While lockdown’s medical benefits have been lauded, its impact on the economy has pushed South Africa to the brink of a financial depression. Unemployment rates are expected to increase by more than 20%, and while most industries have been permitted to reopen at Level 3 lockdown, the economic devastation caused by two months of inactivity has proven too much to bear for thousands of small businesses. Many small, medium and micro-enterprises will never reopen their doors.

Critics of government’s lockdown — opposition parties, civil societies, economic analysts, the public and even medical scientists — argue that regulations have been too restrictive for too long and that the NCCC missed its opportunity to balance the cost of lives with livelihoods.

Ramaphosa: ‘No issue between scientists and politicians’

Judging from recent statements issued by Health Minister Zweli Mkhize in response to criticism tabled by Professor Glenda Gray — president of the Medical Research Council (SAMRC) and lead expert on the Ministerial Advisory Committee — scientists and politicians have butted heads over the ongoing lockdown.

Gray claimed that government had gone rogue and was no longer heeding scientific advice from medical experts. The professor added that the continued lockdown was “not based on science” and was “completely unmeasured”.

During his interview with the public broadcaster, Ramaphosa was questioned about possible tensions between scientists and politicians. The president was quick to dispel rumours of disunity between government and the advisory committees, saying:

“Diverse views are to be welcomed, they must never be silenced. People must express themselves. We have said that the medical advisory committee has been advising government extremely well.

We welcome everybody’s input on that medical advisory committee, including the recent ructions that we had, which have now been solved. They’ve been solved and that is now behind us; they are united in their purpose and giving us advice.

I see no problem. There is really no issue between scientists and politicians.”

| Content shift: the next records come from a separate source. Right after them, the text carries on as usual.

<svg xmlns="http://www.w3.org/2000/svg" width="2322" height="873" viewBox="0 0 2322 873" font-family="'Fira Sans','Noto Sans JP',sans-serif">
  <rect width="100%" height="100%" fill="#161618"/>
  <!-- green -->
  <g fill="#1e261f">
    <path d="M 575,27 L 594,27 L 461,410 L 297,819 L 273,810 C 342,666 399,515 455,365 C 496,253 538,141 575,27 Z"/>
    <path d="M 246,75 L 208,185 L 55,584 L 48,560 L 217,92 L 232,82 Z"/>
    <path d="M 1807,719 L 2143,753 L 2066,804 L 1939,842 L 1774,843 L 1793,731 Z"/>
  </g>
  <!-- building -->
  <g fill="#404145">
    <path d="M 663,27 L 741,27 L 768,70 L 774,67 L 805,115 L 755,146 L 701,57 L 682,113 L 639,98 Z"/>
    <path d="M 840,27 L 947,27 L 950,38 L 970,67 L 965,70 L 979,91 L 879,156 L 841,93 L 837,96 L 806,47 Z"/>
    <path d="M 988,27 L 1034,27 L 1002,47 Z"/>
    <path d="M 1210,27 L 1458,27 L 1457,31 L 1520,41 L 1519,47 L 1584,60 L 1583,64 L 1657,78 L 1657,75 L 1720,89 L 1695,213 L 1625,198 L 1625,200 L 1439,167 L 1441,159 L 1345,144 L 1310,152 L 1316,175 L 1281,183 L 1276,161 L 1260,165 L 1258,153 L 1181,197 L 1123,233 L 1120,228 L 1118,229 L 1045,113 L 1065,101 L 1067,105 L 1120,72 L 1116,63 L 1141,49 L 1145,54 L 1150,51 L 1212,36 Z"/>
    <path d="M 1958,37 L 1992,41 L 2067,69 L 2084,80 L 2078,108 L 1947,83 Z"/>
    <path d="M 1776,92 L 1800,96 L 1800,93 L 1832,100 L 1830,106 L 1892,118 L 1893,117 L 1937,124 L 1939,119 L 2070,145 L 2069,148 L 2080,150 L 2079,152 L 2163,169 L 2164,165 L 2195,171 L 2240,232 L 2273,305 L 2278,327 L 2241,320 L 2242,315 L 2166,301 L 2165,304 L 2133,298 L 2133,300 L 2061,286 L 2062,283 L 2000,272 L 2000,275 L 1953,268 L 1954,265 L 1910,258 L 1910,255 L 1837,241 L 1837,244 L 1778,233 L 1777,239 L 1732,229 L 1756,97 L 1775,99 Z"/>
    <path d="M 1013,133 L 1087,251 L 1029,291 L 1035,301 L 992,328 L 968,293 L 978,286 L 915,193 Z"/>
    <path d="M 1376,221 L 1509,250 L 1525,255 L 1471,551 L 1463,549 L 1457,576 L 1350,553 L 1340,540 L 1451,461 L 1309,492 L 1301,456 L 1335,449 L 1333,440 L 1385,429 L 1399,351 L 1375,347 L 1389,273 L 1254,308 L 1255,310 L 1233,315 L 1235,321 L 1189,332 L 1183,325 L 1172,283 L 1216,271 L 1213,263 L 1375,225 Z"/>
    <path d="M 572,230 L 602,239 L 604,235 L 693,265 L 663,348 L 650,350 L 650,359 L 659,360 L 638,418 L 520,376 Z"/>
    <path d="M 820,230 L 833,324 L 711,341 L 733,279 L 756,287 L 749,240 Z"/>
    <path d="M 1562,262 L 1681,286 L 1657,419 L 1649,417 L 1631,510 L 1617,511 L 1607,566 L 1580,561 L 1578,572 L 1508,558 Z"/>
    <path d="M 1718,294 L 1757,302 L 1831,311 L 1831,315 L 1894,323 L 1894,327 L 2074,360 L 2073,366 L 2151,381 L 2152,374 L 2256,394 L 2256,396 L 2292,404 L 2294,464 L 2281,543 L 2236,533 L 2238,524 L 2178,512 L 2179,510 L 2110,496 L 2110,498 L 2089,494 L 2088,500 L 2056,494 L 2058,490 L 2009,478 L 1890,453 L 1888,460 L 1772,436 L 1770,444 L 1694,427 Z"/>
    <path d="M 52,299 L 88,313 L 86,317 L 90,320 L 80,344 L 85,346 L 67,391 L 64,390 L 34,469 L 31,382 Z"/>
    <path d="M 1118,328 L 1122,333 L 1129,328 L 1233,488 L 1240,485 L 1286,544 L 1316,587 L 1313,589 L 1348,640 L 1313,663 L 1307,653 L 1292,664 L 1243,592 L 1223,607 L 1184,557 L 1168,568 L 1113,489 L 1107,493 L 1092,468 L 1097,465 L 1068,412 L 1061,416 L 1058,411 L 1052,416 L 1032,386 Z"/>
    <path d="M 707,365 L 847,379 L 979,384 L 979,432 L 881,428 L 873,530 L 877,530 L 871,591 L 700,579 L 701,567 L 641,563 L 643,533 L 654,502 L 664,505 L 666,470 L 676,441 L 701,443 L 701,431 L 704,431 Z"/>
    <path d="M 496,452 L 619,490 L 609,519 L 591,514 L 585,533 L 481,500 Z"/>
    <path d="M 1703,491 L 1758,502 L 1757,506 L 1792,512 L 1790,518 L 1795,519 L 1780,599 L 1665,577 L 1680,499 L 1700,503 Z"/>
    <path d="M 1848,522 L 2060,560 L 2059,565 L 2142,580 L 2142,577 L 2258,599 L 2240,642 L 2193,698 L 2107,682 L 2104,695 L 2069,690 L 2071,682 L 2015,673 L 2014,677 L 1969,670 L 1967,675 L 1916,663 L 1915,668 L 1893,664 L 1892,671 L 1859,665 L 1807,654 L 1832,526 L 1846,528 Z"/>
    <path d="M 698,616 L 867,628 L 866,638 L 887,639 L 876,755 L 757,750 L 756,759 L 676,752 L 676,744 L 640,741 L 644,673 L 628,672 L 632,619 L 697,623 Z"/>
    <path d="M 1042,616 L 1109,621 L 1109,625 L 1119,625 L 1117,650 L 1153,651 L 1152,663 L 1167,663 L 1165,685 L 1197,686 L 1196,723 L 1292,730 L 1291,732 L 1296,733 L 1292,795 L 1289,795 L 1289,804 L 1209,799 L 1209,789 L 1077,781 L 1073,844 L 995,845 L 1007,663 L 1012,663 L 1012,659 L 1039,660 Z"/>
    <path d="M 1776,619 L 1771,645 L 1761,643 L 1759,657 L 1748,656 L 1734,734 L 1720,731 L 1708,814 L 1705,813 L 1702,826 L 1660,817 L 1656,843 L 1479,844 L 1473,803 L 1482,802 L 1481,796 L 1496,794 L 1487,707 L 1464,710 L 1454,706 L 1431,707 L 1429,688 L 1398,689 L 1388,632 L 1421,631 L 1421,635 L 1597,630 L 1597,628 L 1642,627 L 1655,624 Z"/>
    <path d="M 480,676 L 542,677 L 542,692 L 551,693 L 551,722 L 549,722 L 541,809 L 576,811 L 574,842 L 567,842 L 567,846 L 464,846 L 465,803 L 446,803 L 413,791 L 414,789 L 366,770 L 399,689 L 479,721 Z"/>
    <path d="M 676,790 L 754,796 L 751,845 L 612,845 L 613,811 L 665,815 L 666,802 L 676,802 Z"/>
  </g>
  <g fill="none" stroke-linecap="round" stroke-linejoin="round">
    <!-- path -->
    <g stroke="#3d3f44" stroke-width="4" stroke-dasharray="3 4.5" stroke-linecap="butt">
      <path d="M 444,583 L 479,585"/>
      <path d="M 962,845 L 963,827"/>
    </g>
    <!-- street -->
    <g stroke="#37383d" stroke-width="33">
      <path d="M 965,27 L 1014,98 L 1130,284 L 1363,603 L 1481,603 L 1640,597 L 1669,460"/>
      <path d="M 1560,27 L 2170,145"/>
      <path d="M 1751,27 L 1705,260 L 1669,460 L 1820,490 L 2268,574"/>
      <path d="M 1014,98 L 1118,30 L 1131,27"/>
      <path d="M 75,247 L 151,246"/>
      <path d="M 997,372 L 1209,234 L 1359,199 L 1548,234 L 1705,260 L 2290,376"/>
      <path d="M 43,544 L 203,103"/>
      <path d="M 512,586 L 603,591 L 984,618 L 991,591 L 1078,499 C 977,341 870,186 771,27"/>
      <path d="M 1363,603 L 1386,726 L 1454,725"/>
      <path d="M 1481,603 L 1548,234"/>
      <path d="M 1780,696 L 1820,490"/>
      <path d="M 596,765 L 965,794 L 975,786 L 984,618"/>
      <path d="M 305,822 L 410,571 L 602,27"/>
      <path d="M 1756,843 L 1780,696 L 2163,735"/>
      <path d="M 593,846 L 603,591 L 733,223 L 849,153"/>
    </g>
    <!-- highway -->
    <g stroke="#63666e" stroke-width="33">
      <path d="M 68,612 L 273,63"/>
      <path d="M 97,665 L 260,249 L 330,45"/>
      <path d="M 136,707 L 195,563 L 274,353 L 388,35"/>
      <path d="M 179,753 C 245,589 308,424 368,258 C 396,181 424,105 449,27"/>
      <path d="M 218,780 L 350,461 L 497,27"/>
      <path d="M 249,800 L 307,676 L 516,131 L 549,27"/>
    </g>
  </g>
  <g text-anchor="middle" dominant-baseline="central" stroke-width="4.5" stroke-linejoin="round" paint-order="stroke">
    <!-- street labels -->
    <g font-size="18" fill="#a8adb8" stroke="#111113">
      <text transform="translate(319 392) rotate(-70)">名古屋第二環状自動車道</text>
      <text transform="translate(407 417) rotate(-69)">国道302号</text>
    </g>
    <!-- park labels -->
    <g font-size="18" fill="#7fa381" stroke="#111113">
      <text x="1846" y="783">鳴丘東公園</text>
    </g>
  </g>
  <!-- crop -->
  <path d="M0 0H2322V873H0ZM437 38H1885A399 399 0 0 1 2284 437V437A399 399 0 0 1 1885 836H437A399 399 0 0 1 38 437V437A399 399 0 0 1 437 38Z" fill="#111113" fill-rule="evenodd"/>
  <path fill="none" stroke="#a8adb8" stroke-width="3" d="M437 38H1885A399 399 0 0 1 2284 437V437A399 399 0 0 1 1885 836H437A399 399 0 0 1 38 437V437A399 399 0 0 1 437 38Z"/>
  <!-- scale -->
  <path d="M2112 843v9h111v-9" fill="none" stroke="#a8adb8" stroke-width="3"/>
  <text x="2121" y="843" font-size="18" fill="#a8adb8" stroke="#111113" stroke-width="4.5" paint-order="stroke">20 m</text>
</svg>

Cyril Ramaphosa to smokers: This too shall pass

One of the most hotly-contested regulations within the Disaster Management Act which governs the risk-adjusted lockdown, has been the continued prohibition of tobacco products. Since late March, the sale and purchase of cigarettes has been outlawed.

In addition to frustrating millions of South African smokers, this law has given rise to a burgeoning black market. With smokers unwilling to quit and paying hugely inflated prices for cigarettes, it’s expected that the ban has cost government over R35 million a day in lost excise duties.

The ban is currently being fought in court by multiple parties, with the Fair Trade Independent Tobacco Association (Fita) leading the charge.

Ramaphosa, who has been personally listed as a respondent in court orders, has called on South Africans and smokers, in particular, to be patient, noting that lockdown would not last forever. The president said:

“We are not permanently going to be on Level 3. We are going to migrate to another level. Even those who are hankering for tobacco, they must know that it is only a matter of time before their hankering is assuaged or addressed.”

The ongoing legal battle to have the prohibition of tobacco declared unlawful and overturned is expected to be heard before the Pretoria High Court on 9 June 2020.